Ethical AI: How Black Women Are Shaping Industry Standards

Artificial intelligence, a rapidly growing technology, is becoming an indispensable tool for many. As part of this growth, questions about accountability, transparency, and bias have appeared. As a result, AI ethics has become an important field, working to set guidelines for responsible AI development and use.
Essential to the development of fair and ethical AI are diverse perspectives. Unfortunately, women make up less than 22% of global AI talent, and less than 15% are in senior executive positions. Without better representation, issues such as racial or sexual bias can go unnoticed in AI. The Black women below are stepping up to fill the representation gap, using their expertise to advocate for ethical AI.
Mutale Nkonde
A researcher and policy advisor, Mutale Nkonde believes the issues surrounding ethical AI development are issues of humanity. She has worked to shape policy, advocating for the Algorithmic Accountability Act, and contributing to the US TikTok Content Advisory Council. Mutale also contributed to one of Senator Schumer’s AI Insight Panels and helped the Congressional Black Caucus develop its AI policy platform.
As part of her advocacy, Mutale founded AI for the People, a public interest organization for responsible AI. Their mission is to reduce algorithmic bias through advocacy for ethical policies and practices.

Rachel Gillum
Rachel Gillum, the VP of Ethical and Humane Use of Technology at Salesforce, works to ensure AI usage is safe. She has also brought her expertise to public policy as a commissioner in the U.S. Chamber of Commerce’s bipartisan AI Commission on Competition, Inclusion, and Innovation. The commission examined the real-world impact of AI, releasing a detailed report with recommendations for AI regulation.
Rachel’s background in national security and intelligence adds weight to her advocacy for the ethical development and governance of emerging technologies.
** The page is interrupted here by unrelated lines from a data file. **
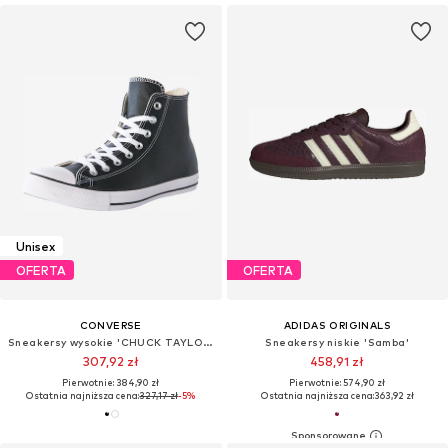
Unisex
OFERTA
OFERTA
CONVERSE
ADIDAS ORIGINALS
Sneakersy wysokie 'CHUCK TAYLOR ALL STAR LEATHER'
Sneakersy niskie 'Samba'
307,92 zł
458,91 zł
Pierwotnie: 384,90 zł
Pierwotnie: 574,90 zł
Ostatnia najniższa cena:
327,17 zł
-5%
Ostatnia najniższa cena:
363,92 zł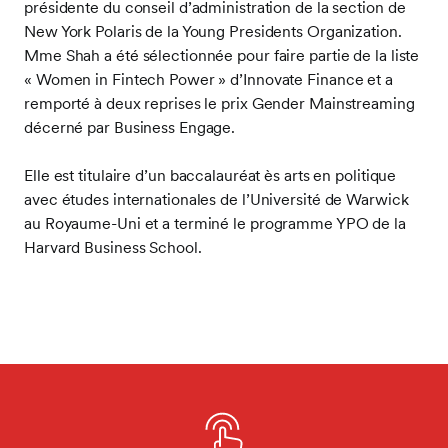
présidente du conseil d’administration de la section de
New York Polaris de la Young Presidents Organization.
Mme Shah a été sélectionnée pour faire partie de la liste
« Women in Fintech Power » d’Innovate Finance et a
remporté à deux reprises le prix Gender Mainstreaming
décerné par Business Engage.
Elle est titulaire d’un baccalauréat ès arts en politique
avec études internationales de l’Université de Warwick
au Royaume-Uni et a terminé le programme YPO de la
Harvard Business School.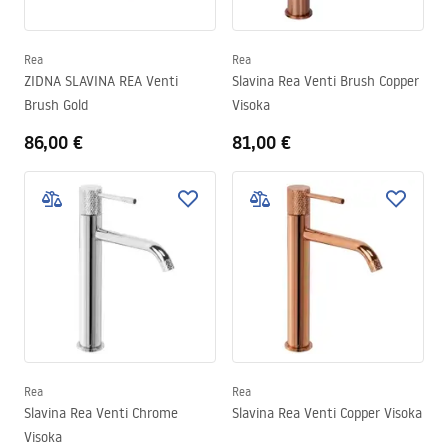
Rea
Rea
ZIDNA SLAVINA REA Venti
Slavina Rea Venti Brush Copper
Brush Gold
Visoka
86,00 €
81,00 €
Rea
Rea
Slavina Rea Venti Chrome
Slavina Rea Venti Copper Visoka
Visoka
She has stressed the importance of making sure AI does not perpetuate existing biases, emphasizing intentional design and data collection.
Timnit Gebru
An AI ethicist and founder of the Distributed AI Research Institute (DAIR), Timnit Gebru advocates for DEI in AI. She previously worked at Google as the co-lead of the Ethical AI team, ensuring Google’s AI products were not racially biased. When she co-wrote a paper voicing concerns about the ethics of large language AI models and how they were not considering the biases being built in, Timnit was fired.
She founded DAIR shortly after and has continued to advocate for transparency and equity in AI. DAIR’s mission centers around the belief that AI can be beneficial if it is developed intentionally with input from diverse perspectives. DAIR’s research is community-based and focuses on lived experiences.

Dr. Joy Buolalmwini
A prominent figure in AI ethics and the founder of the Algorithmic Justice League (AJL), Dr. Joy Buolamwini considers herself a poet of code. By blending art and research, she educates people on the potential social harms of unregulated AI. Her advocacy has had her named to several lists, including Time’s “100 Most Influential People in AI”.
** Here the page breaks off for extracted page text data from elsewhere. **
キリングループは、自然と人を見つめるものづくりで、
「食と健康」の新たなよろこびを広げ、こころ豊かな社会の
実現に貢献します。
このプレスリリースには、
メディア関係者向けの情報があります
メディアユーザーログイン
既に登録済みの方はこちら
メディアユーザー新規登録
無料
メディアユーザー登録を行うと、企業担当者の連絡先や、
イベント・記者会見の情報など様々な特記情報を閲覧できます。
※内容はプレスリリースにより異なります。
Joy uses her voice to continue to highlight the importance of ethical AI development. Her widely viewed TED Talk on algorithmic bias presented audiences with a clear explanation of the dangers of bias in AI. She is a best-selling author and her documentary, Coded Bias, received several nominations and awards.
Tiffany Martin Deng
Chief of Staff for Responsible AI at Google, Tiffany Martin Deng’s background in public service informs her work with ethical AI. Her experience includes working as a U.S. Army intelligence officer, a Pentagon and State Department consultant, and a privacy and algorithmic fairness specialist at Meta.
Tiffany sees her work in developing AI responsibly as a continuation of her public service. At Google, she is responsible for making sure Google’s research and products align with its AI principles. This includes developing safeguards, ensuring user privacy, and adversarial testing.